There are moments when I’m aware enough of the blessed goodness in my life. Maybe. I know not everyone has a counter full of butternut squash, apples, onions, shallots, garlic, hundreds (literally) of tiny green and red tomatoes, and Bosc pears. I know not everyone has a warm snug lying next to them come the cold, dark morning. Or a reason to get up and do something with the bounty in the kitchen downstairs. I probably don’t truly understand it, but I get it. My life hasn’t been all rose teacups and long walks along the river with the dogs.
This morning I read a post on a blog I follow (there’s a link in my blogroll at right, too).
Margaret writes daily there. It’s a prayer journal of sorts. She’s an Episcopal priest on an Indian reservation in South Dakota and life’s hard there. The loss and the poorness and the hurt are hardscabble painful and it’s her job to keep showing up for the difficult moments and beyond. Today she writes about people nearby whose babies have just died… And (having had babies who died) I understand where this is and where it goes. What I am drawn to these many years later is twofold:
1. why…if we need each other so very badly through the crazy, hilarious, dipping, winding, bottoming-out life trek, and if church is meant to provide that for us…why are so many of us no longer part of that community? Or, if we are a part, are those communities truly sustaining us? and 2. a bursting grateful noise for all I have and all those who have loved me through the nearly killing losses. I come back to the idea that to begin with thanksgiving is a perfect way to pray/live and I have to learn it all over again, all over again, all over again. Even if God isn’t a welcomed presence in your life, I think the settling of near-constant thanksgiving in our bodies is a positive way to breathe on earth.

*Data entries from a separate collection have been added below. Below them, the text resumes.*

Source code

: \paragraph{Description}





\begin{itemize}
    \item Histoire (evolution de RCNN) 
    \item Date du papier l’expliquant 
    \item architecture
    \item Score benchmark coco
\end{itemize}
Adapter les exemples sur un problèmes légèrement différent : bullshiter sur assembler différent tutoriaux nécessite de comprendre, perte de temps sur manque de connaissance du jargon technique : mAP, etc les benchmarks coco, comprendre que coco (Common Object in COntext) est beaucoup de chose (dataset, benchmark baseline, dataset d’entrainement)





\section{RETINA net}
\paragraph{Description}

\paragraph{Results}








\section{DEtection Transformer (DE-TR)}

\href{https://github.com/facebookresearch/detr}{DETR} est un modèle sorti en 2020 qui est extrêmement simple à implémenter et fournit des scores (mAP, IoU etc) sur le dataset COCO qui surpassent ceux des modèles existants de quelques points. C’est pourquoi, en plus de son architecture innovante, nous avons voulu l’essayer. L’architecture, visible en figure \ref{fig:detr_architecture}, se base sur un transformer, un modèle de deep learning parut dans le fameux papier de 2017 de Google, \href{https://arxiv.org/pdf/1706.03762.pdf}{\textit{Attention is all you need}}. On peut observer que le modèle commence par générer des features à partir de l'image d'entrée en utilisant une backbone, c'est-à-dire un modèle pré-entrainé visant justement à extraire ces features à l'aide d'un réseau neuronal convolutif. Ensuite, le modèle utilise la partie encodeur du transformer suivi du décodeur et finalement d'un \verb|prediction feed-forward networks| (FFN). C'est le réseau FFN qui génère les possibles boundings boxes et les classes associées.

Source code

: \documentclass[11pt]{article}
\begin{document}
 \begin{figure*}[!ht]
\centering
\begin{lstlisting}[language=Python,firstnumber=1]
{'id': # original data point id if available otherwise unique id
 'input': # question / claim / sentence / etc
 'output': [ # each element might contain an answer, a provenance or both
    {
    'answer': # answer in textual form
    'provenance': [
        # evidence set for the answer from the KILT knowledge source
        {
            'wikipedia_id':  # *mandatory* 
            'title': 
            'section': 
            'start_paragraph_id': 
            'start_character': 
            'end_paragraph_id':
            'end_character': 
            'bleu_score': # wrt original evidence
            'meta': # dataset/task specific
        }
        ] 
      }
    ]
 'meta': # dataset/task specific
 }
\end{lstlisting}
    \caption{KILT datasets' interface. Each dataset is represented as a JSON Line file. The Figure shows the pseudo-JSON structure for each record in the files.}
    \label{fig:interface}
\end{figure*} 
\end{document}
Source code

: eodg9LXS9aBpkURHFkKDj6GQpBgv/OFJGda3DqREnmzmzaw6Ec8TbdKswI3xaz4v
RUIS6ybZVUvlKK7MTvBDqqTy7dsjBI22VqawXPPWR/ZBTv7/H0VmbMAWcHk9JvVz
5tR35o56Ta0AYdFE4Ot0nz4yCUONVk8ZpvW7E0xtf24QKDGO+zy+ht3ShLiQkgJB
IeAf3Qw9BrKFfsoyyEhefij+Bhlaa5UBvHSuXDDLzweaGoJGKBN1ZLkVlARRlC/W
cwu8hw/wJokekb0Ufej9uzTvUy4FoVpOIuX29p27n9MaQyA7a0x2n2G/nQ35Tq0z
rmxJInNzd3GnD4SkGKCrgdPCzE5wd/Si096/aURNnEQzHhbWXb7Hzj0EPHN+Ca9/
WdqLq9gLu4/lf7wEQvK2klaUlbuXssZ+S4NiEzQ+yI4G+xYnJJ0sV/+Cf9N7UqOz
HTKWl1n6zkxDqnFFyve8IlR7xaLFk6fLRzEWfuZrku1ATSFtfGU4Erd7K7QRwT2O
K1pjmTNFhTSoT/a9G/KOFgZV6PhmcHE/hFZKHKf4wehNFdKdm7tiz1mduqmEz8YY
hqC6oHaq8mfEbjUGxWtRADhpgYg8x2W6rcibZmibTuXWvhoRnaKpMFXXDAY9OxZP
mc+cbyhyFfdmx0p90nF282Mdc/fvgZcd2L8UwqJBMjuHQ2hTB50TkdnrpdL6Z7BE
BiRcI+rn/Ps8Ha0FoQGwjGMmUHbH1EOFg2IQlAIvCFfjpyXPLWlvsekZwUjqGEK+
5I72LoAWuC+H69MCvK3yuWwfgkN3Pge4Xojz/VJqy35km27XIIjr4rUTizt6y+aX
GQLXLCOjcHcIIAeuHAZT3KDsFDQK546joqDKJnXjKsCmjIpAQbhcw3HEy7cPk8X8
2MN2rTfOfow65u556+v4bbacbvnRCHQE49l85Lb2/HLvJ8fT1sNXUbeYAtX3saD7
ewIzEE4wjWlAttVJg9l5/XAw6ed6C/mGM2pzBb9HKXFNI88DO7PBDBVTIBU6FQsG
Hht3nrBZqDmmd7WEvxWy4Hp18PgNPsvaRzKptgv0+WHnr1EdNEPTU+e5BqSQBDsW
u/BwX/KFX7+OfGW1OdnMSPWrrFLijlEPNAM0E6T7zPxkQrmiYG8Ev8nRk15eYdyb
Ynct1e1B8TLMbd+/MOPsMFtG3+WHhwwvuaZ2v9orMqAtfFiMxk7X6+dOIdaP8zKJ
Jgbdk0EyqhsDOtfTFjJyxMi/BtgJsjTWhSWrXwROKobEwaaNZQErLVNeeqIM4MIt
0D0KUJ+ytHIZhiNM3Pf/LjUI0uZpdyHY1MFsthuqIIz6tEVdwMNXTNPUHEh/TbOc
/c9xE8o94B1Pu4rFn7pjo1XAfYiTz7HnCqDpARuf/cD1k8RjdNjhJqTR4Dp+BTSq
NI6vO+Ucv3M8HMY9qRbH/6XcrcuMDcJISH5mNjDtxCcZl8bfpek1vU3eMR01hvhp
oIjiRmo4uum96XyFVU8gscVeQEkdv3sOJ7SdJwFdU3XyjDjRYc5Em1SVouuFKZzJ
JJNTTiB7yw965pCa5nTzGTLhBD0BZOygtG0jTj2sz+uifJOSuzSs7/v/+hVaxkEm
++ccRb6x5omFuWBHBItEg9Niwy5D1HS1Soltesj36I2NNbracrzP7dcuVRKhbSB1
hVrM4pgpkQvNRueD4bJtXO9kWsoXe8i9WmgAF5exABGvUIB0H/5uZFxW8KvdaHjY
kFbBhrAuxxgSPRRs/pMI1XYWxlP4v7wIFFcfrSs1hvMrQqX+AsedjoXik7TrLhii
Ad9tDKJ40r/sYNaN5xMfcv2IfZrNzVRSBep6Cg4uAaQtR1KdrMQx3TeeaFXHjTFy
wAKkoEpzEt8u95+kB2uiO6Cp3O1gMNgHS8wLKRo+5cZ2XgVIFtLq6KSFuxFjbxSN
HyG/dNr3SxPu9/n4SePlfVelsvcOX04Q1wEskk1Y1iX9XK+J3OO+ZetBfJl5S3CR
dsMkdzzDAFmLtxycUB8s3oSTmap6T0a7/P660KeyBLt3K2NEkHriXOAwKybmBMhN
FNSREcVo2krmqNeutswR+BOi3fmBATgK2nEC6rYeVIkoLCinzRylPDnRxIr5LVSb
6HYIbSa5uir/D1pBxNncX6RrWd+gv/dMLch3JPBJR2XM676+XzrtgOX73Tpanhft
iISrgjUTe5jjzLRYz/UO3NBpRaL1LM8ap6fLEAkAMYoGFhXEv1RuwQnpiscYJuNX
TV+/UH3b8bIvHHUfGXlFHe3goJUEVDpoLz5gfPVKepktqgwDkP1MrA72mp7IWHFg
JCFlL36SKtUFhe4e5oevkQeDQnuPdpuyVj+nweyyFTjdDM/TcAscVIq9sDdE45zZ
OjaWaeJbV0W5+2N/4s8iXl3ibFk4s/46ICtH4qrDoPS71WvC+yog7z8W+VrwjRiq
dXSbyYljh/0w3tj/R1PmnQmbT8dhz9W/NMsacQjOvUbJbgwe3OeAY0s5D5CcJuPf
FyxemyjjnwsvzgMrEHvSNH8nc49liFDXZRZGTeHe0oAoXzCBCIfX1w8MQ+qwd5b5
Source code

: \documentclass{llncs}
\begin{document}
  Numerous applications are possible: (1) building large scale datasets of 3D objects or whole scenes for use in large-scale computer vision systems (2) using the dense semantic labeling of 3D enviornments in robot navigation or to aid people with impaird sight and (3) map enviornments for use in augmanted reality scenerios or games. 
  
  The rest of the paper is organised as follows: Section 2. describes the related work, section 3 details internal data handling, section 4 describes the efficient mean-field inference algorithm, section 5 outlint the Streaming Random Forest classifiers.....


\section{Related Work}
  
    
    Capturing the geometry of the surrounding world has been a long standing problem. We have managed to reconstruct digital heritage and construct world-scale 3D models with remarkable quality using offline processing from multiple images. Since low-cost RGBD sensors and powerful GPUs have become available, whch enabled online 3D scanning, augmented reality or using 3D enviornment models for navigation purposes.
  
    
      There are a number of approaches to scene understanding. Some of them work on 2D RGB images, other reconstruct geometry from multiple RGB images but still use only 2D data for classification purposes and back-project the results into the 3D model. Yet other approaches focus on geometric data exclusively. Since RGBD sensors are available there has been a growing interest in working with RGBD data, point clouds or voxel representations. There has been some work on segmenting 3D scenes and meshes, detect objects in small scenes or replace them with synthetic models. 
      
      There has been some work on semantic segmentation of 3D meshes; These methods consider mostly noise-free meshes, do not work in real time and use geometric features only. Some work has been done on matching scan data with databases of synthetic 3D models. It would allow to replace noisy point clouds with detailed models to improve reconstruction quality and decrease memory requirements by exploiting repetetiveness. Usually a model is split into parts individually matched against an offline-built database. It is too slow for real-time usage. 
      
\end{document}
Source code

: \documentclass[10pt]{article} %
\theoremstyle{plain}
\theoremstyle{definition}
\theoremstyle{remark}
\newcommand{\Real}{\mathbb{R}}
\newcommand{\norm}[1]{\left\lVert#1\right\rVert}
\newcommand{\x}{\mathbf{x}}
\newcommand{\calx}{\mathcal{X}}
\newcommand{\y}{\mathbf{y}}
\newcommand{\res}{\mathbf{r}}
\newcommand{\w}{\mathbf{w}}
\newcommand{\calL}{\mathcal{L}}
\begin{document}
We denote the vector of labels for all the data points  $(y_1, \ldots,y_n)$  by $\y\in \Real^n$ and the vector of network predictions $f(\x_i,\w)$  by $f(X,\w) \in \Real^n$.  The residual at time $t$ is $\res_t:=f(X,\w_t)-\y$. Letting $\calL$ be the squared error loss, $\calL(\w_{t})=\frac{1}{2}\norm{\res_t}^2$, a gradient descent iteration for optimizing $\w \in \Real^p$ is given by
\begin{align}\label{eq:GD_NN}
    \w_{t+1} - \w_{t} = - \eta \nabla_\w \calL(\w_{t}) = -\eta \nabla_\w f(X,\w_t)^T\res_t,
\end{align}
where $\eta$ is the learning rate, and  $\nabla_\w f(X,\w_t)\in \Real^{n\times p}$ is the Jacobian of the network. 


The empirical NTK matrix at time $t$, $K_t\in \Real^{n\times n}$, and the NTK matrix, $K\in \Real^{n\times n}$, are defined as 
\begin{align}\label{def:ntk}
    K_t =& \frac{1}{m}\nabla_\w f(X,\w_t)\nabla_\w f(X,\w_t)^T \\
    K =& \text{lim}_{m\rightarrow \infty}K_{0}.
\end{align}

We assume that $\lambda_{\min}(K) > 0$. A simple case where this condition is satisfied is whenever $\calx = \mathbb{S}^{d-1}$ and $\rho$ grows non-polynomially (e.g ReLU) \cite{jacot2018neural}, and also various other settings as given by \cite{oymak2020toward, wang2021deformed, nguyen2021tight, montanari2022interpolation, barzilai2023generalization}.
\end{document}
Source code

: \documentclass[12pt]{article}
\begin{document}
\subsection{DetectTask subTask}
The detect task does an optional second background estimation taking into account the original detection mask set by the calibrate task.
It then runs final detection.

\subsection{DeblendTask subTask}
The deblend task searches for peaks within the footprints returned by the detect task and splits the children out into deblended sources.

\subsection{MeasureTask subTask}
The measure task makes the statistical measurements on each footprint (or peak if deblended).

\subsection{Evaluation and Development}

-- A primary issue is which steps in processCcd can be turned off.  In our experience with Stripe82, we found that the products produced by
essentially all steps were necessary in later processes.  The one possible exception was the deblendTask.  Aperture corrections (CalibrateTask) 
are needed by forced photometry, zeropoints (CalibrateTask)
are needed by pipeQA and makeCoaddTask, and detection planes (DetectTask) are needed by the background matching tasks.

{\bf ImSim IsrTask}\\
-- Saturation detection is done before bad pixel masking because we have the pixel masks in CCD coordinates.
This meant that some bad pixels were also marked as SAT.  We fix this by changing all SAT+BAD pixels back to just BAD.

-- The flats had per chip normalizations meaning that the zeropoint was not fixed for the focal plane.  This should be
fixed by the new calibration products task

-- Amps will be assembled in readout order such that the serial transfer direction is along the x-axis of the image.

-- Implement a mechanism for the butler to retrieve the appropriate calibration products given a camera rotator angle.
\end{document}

I’m grateful to share a beautiful fall salad with you…speaking of that. I often cook on the “Meatless Monday” protocol because it’s healthy and it makes sense to me. It’s also a way to make me concentrate on most of the food on earth and, well, most of it isn’t meat.
I spent yesterday late afternoon re-testing a soup for my book (Roasted Vegetable Soup with Sage) and as I got the soup nearly finished thought to make a little salad out of what I had.
Which was beautiful Bosc pears, goat cheese leftover from a dinner for friends last Friday night (I grilled figs and filled them with goat cheese, a drizzle of honey, fresh thyme and black pepper), and some arugula. Sigh. Here’s how:
pear – grilled fig salad with goat cheese, walnuts, and arugula
serves 2 -3
- 3 cups arugula
- 2 ripe Bosc pear, cored and sliced (don’t peel)
- 2 ounces crumbled Goat cheese (leave out for vegan option)
- 1/4 cup chopped toasted walnuts (just put them in a small dry skillet for a few min.)
- 4 fresh figs cut in half and briefly grilled* (or 4 chopped dried figs)
- Juice of half an orange
- 1/2 teaspoon sherry vinegar
- 1 1/2 teaspoon walnut oil
- kosher salt and fresh ground black pepper
In a medium shallow bowl, place arugula and top with pears and goat cheese. Scatter walnuts around the edges of the salad and add the figs at even intervals. Drizzle all with the juice, vinegar, and oil. Sprinkle evenly with a pinch each of salt and pepper. Place bowl on table to admire your handiwork before tossing. Serve at room temperature. (If you need to make this ahead and refrigerate, you’ll want to add the pears–which would brown otherwise– and the dressing at the last minute. It’ll taste fine cold.)
*To grill fresh figs: Lightly brush a grill, grill pan, or small skillet with a bit of olive oil. Trim stems from figs and slice in half. Place figs cut side down in pan and grill over medium heat just a couple of minutes. Turn and grill on the other side. Note: How long you grill these will depend on how ripe they are. The riper, the less grilling– If terribly ripe, don’t grill at all.
I ponder here at the idea of saying “grace.” I think grace is a difficult word to define and how it is we come to SAY it, I don’t know. We also “say a blessing.” Or “give thanks.” Or “bless the food.” Someone, somewhere I was, said a blessing I can’t forget the gist of, but can’t recall the exact words. The idea was to be grateful for the food and for the nourishment to enable us to feed those without.
I’ll think about it. (If you know that blessing, leave it in a comment.)
A thought: the blessing is also a moment to breathe in an otherwise complicated, swiftly flowing existence. To pray and– to eat– in the moment. To be truly awake and aware of what’s before us and what will sustain us. To be grateful for loving, preparing hands, the instinct to love, the time to eat, and for the abundance.
Phew. My blog is different today. Beautiful fall winds and smiles to you,
P.S. COMING TO A CHURCH NEAR YOU! (MAYBE) I think I forgot to share that our daughter Emily is officially ready to receive a call from the Presbyterian Church, USA. After over three years in seminary, she preached to the Committee on Preparation for Ministry (maybe I got that right) last Monday and they pronounced her READY.